Entries provided:
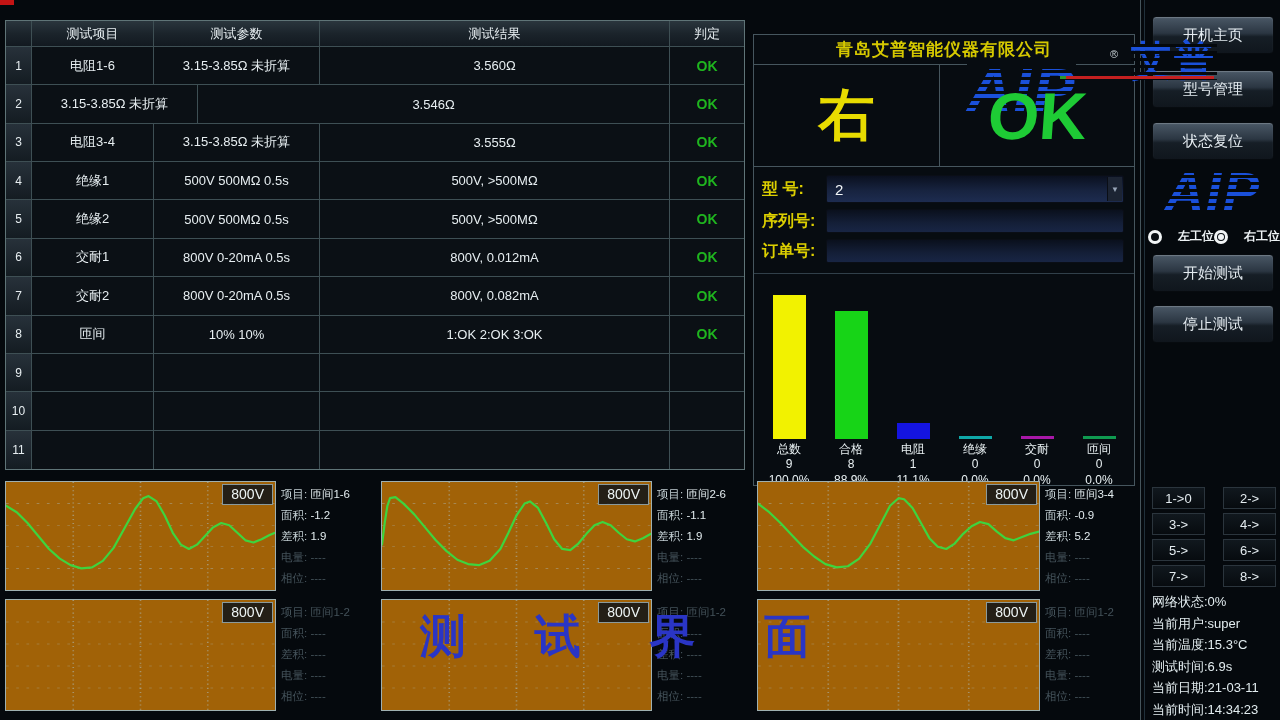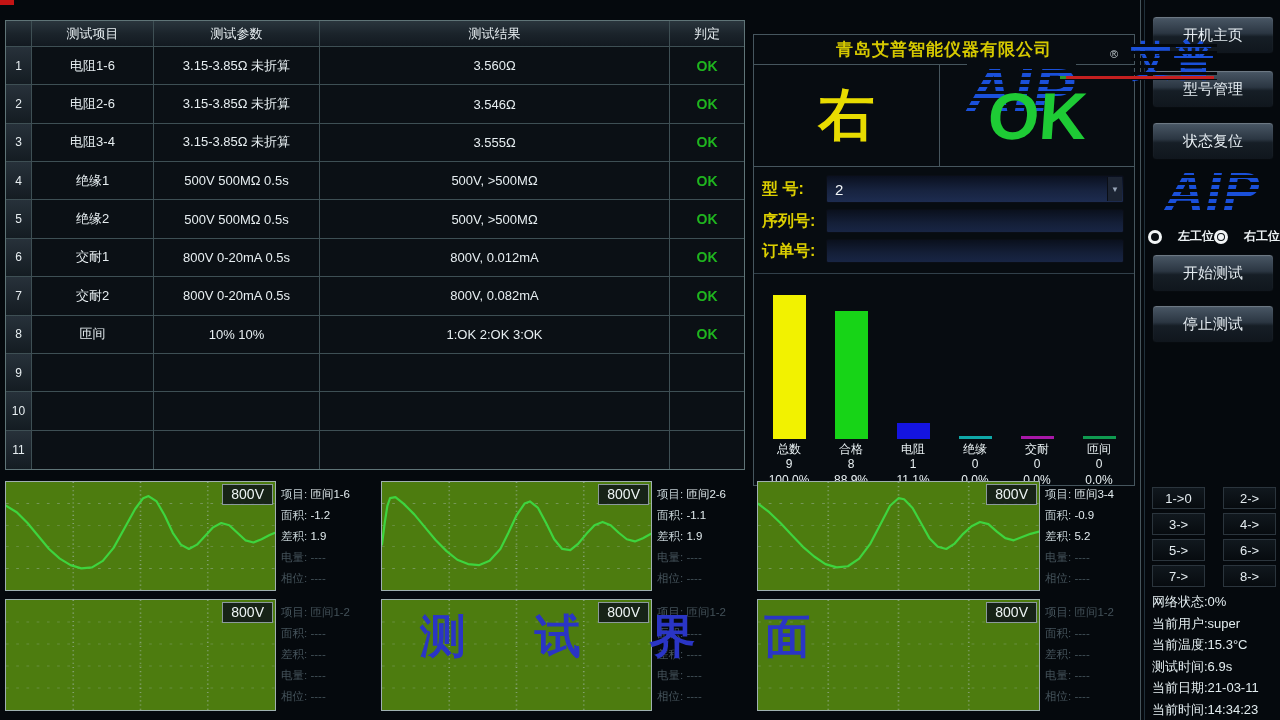"电阻2-6" div.t-cell { html: <div>电阻2-6</div> -> none }
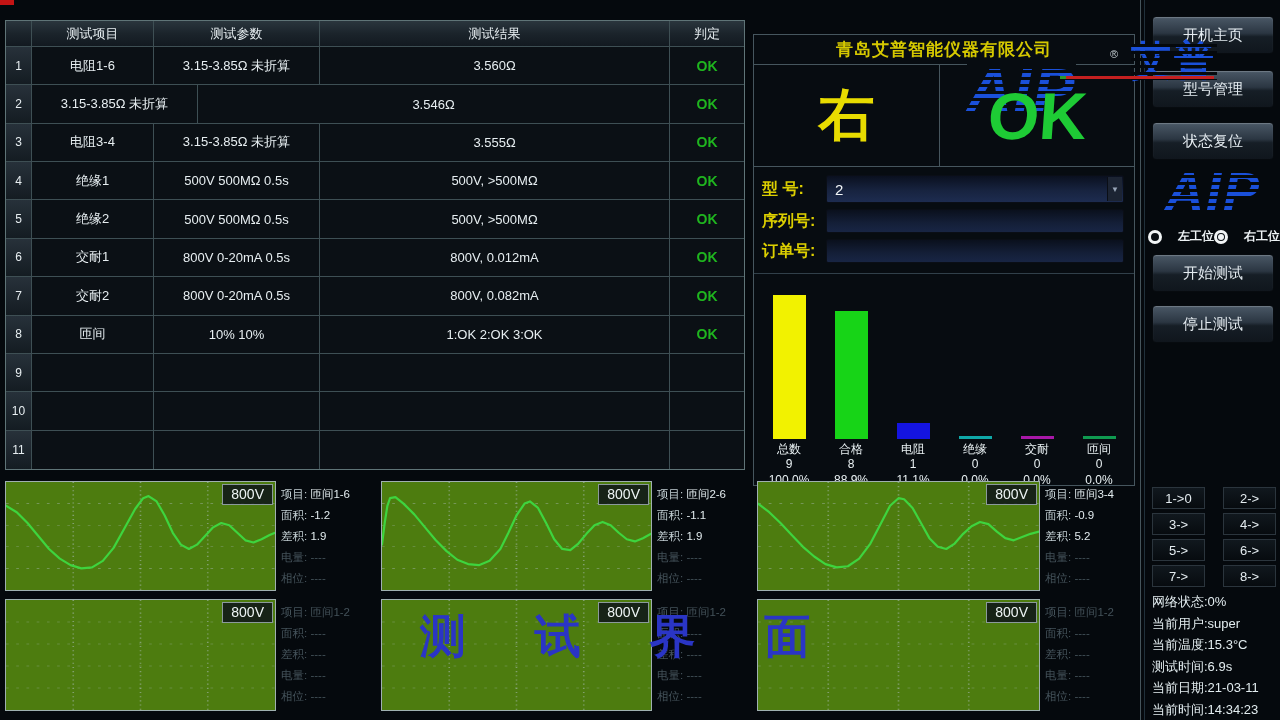"800V" .plot { background: #4d7c0f -> #a16207 }
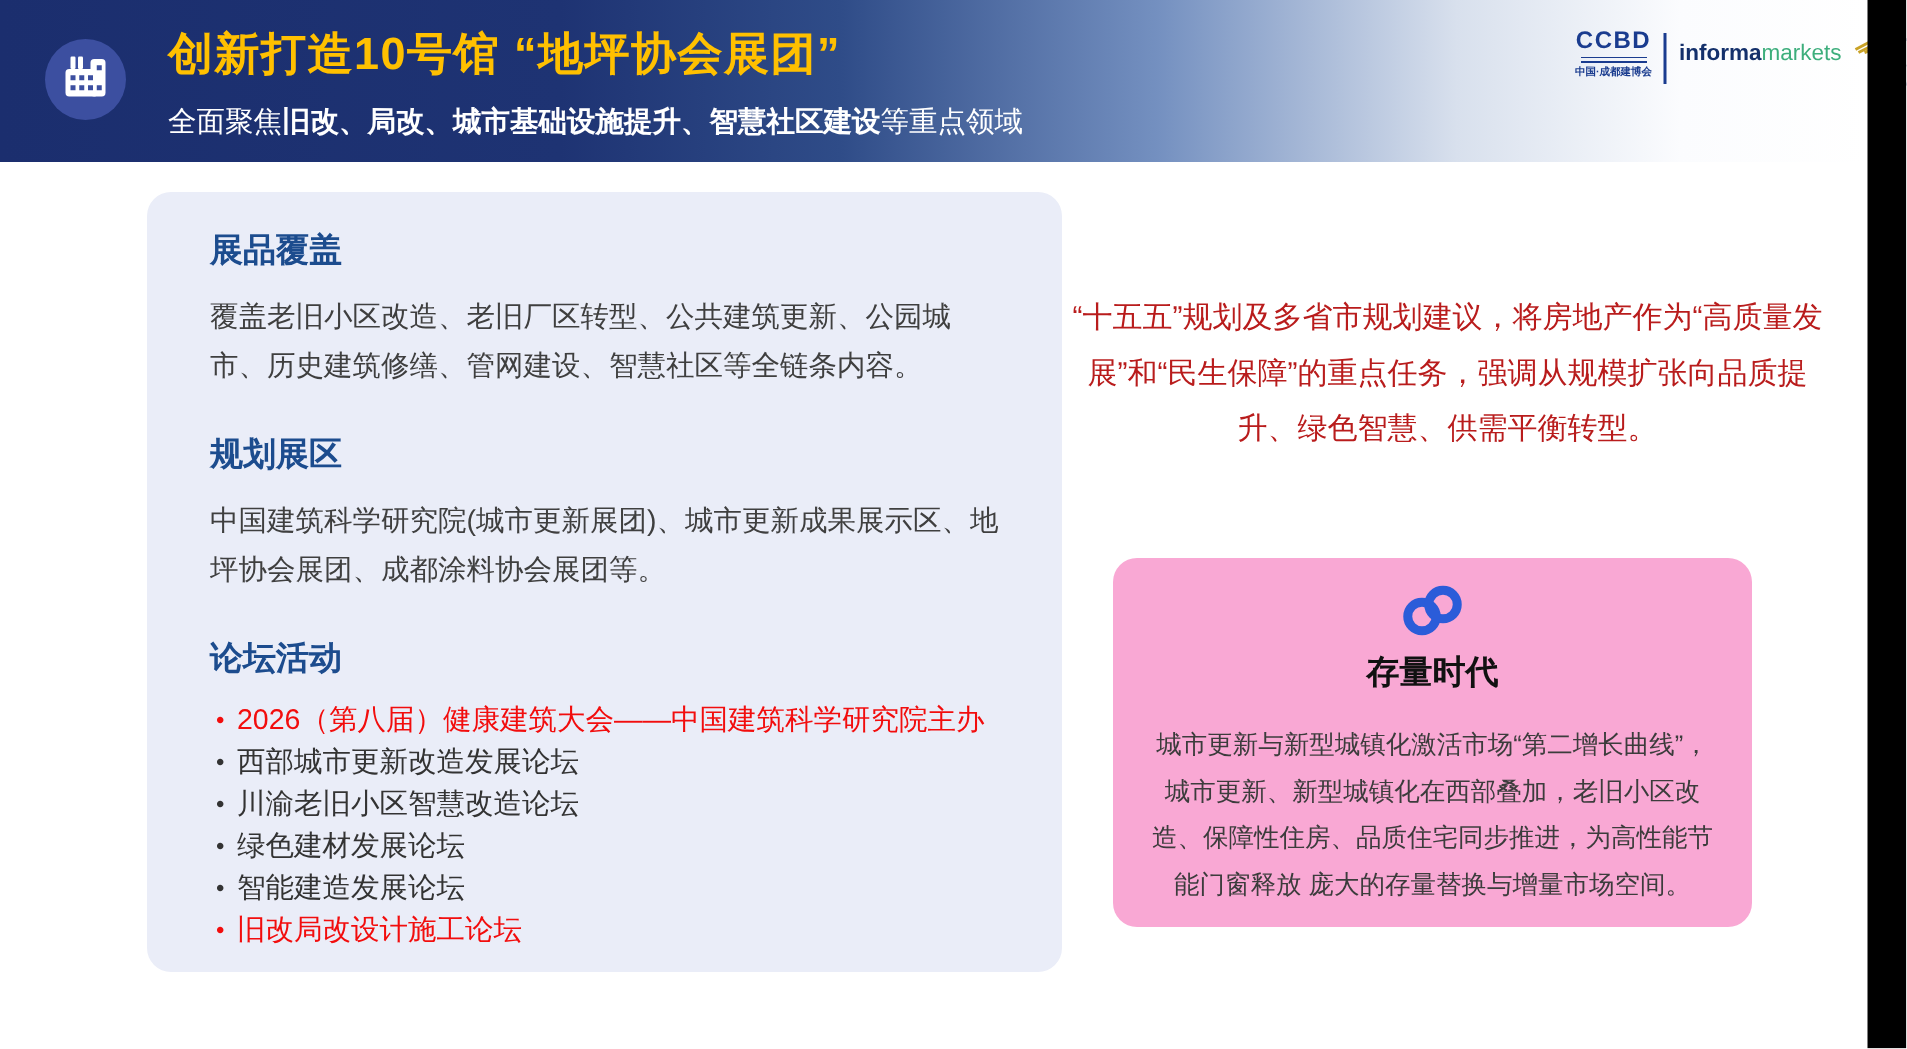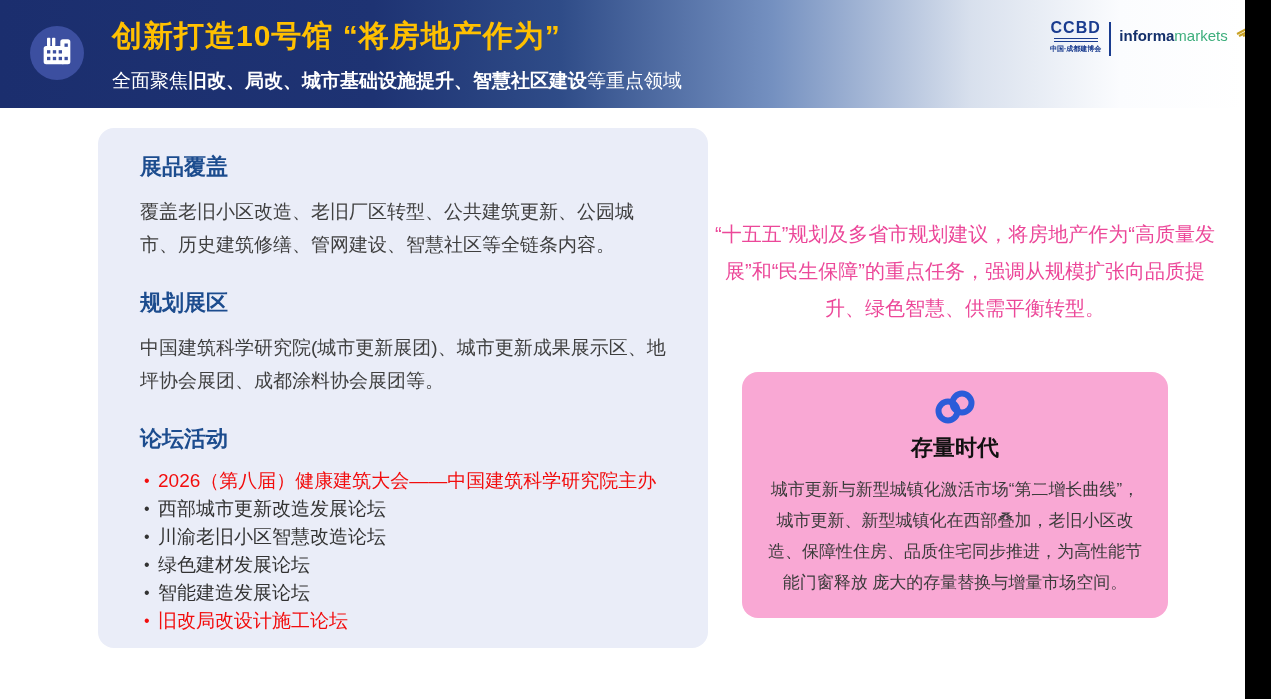"创新打造10号馆 “将房地产作为”" div.hdr-title { text: 将房地产作为 -> 地坪协会展团 }
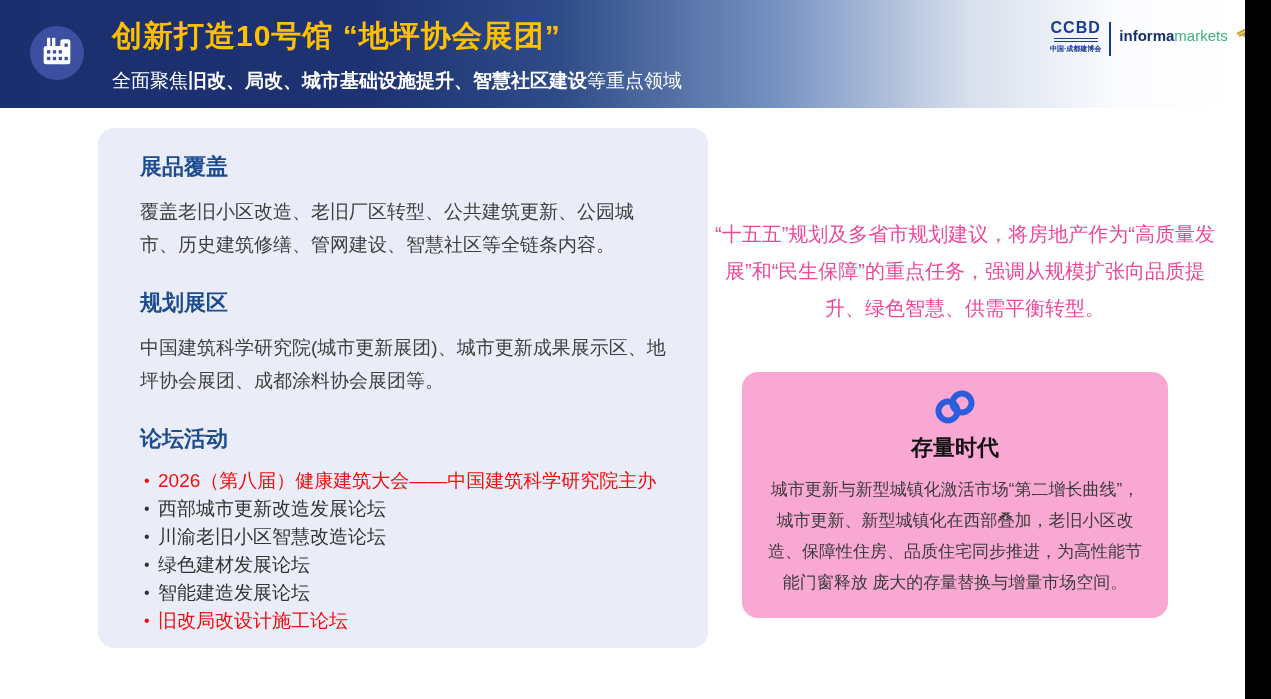"“十五五”规划及多省市规划建议，将房地产作为“高质量发展”和“民生保障”的重点任" .right-para { color: #ec4899 -> #b91c1c; margin: 48px auto 0 auto -> 26px auto 0 auto }
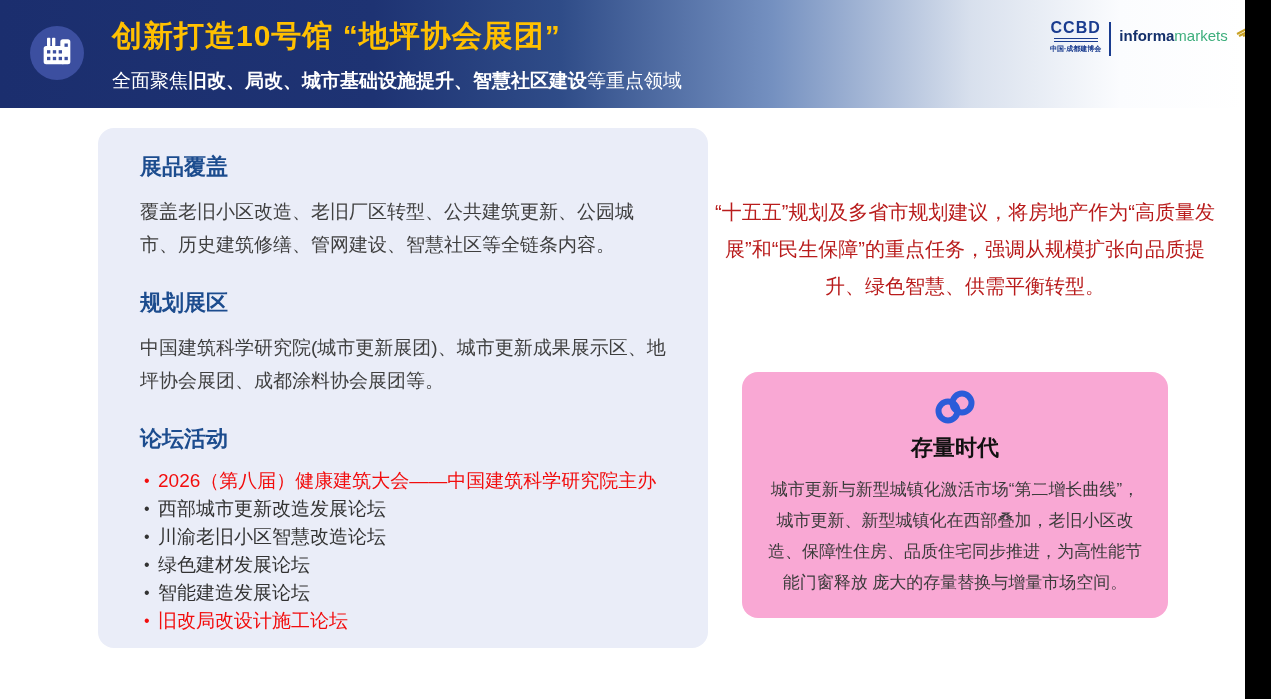"城市更新与新型城镇化激活市场“第二增长曲线”，城市更新、新型城镇化在西部叠加，老" .stock-body { margin-top: 11px -> 18px }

About this task: From the first line to the last, repeat the records exactly. Leave out the pictures.

Response to the exercise:
"电阻2-6" div.t-cell { html: <div>电阻2-6</div> -> none }
"800V" .plot { background: #4d7c0f -> #a16207 }
"创新打造10号馆 “将房地产作为”" div.hdr-title { text: 将房地产作为 -> 地坪协会展团 }
"“十五五”规划及多省市规划建议，将房地产作为“高质量发展”和“民生保障”的重点任" .right-para { color: #ec4899 -> #b91c1c; margin: 48px auto 0 auto -> 26px auto 0 auto }
"城市更新与新型城镇化激活市场“第二增长曲线”，城市更新、新型城镇化在西部叠加，老" .stock-body { margin-top: 11px -> 18px }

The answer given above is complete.